One chart tracks how your guest base is building. Toggle between Cumulative and Per-period to see either the running total or the pace of additions, and between Total and Unique Guests to separate raw volume from distinct people.

Flip to Unique Guests to see how much of your growth is new relationships versus re-inviting the people you already know.

The dashboard is for patterns. The table is for pulling exact numbers — and handing them to someone who wants a spreadsheet.

Switch from Dashboard to Table for a row per event with every metric in columns. The Search Events and Event Tags filters carry over from the dashboard, so whatever slice you were looking at is already applied here.

Sorting and drilling in

  1. Click any column header to sort — by RSVP rate, invitations sent, or any other metric.

  2. Narrow the list further with Search Events or the Event Tags filter (the same dashboard controls).

  3. Click an event name to jump straight to that event’s guest list.

Exporting to CSV

Export the table — in its current sort and filter state — from the menu in the table header. Two formats are available:

  • CSV — standard, for any tool.
  • CSV (Excel) — encoded so it opens cleanly in Excel.

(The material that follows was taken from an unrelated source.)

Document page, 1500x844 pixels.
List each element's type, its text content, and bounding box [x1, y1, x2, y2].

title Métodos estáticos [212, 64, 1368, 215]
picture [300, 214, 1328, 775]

The file downloads as Gatsby-Reporting-[date].csv.

Matches your events

Counts that reconcile.

RSVP totals use the same buckets as each event's own summary. Reporting and the event always agree.

Honest signals

Visited, not vanity.

Real page visits — not unreliable email open and click tracking dressed up as engagement.

Loads fast

Answers first.

The top-line numbers appear immediately; each chart streams in as it's ready.

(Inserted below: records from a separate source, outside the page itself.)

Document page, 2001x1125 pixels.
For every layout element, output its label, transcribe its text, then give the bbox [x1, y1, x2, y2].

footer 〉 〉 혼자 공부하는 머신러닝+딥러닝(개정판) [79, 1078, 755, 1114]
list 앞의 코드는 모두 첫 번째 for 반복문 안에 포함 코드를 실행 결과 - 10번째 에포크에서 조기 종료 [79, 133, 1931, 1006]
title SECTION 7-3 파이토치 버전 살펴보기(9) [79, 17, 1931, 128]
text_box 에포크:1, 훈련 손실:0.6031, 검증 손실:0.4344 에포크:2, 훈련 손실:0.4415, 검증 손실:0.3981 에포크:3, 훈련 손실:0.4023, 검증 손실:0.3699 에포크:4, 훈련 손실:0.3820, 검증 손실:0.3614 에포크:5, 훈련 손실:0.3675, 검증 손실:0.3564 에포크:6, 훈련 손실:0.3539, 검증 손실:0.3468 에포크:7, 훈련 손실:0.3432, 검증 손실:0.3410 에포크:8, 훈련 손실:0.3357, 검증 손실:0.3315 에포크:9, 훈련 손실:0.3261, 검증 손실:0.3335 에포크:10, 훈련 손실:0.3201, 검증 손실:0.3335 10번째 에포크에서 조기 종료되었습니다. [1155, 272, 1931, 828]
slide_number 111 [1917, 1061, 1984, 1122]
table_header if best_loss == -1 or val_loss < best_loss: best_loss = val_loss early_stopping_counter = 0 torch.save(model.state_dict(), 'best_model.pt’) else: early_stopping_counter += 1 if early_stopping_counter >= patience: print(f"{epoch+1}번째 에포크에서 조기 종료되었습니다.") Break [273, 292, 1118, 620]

Where do I find Reporting?

Go to Reporting in the main navigation. It opens on the Dashboard, showing analytics across all your events.

Why do the numbers finally match my event page?

Reporting and each event’s RSVP summary now read from one shared set of status buckets. Every RSVP status lands in the same bucket in both places, so the totals reconcile guest for guest — no more explaining why two screens disagree.

Are my dateless Lists included?

No. Reporting covers events with dates. Lists — newsletters, directories, ongoing contact groups — are excluded so they don’t distort your event metrics.

Does Reporting track email opens and clicks?

No. Gatsby tracks Visited — guests who reached your RSVP page — rather than email opens or clicks, which mail providers report inconsistently. Visited is the signal you can act on.

Can I report on a single date range or a set of events?

Yes. The RSVP Rate by Event and Time to Response charts have their own timeframe and custom-date controls, and the whole dashboard filters by event name and event tag.

Can I get this data out of Gatsby?

Yes. The Table view exports to CSV and Excel-encoded CSV in your current sort and filter state. For live, ongoing sync of attendance and RSVP data into your CRM, see Integrations.